Initially, they immunised only the kids in Phuntsholing and Samtse, southern areas that share a border with India. The risk there was high as India was battling a high number of cases.
Picture credit: Ministry of Health, Bhutan
After that, Bhutan went on to vaccinate the children in lower risk areas. The children received Pfizer or Moderna vaccines, both of which were released under emergency use.
According to the National Housing and Population Survey 2017, around 30% of the 770,000 people in Bhutan are below 18 years old.
Prime Minister Lotay Tshering, who is also a medical doctor, has stated that it is Bhutan’s goal to achieve herd immunity. This requires them to vaccinate more than 70% of the total population. So that means that following the mass vaccination of the children, Bhutan has vaccinated more than 80% of their population, achieving herd immunity.
According to Dr Sonam Wangchuk from the National Immunisation Technical Advisory Group (NI-TAG), the vaccination campaign took place in school. Children who had received Moderna as the first dose got Pfizer as the second dose and those who received Pfizer as the first dose received the same vaccine. Since both vaccines were RNA vaccines, children and parents were told not to worry about mixing the jabs.
Upon recommendation of the government, the Ministry of Health is exploring vaccination for children 5-11 years old with the Pfizer paediatric vaccines. There are currently approximately 83,227 children in Bhutan. The Pfizer vaccine (paediatric dose) has been recently approved for use in children 5-11 years by the USA, Food and Drug Administration (FDA). So far, only two countries, USA and Israel, have rolled out vaccination for children aged 5-11.
However, the Pfizer paediatric vaccine is still awaiting Emergency Use Authorization (EUA) from the World Health Organization (WHO).
Other countries that have vaccinated their children
According to the BBC, in May, the United States and Canada were the first to approve the use of the Pfizer vaccine in children aged 12 years old and above. The rollout started not long after that, fueled by the rise of the Delta variant.
Other than North America, the European Medicines Agency (EMA) approved the use of the Pfizer vaccine for children between 12 and 15 years old. Following that, Denmark (12- to 15-year-olds) and Spain (12- to 19-year-olds) offered their children at least a single dose. France and Norway also vaccinated their teenagers. Germany and Sweden offered vaccines to children with certain health conditions.
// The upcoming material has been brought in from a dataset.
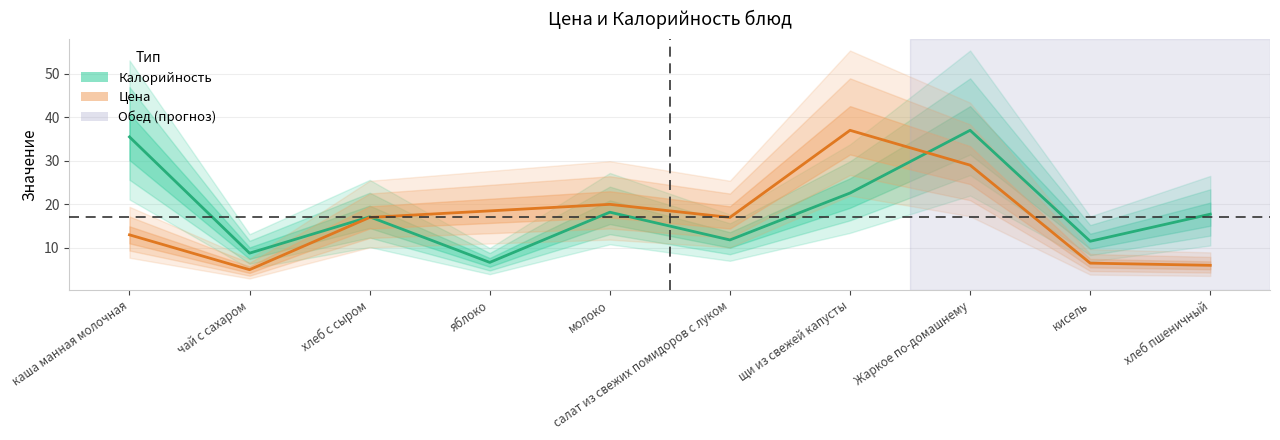

What is the value of the Калорийность point at the 4th from the left?

6.7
Meanwhile, China has vaccinated children aged three to 17 with the Sinovac vaccine. Vaccinating the younger age group was necessary if they wished to achieve the target of immunising 80% of their 1.4 billion population.
Similarly, India, which has a large adolescent population at 253 million, vaccinated children between 12 and 17 years old who have serious health issues. Immunisation of the larger adolescent population would only take place after the adults have been vaccinated.
Nonetheless, Bhutan is unique because it was the first South Asian country to vaccinate children against Covid-19. There are approximately 80,000 children between 12 and 19 years old in Bhutan. As of August 2021, around 58,000 children from 13 districts have received at least one dose of vaccine.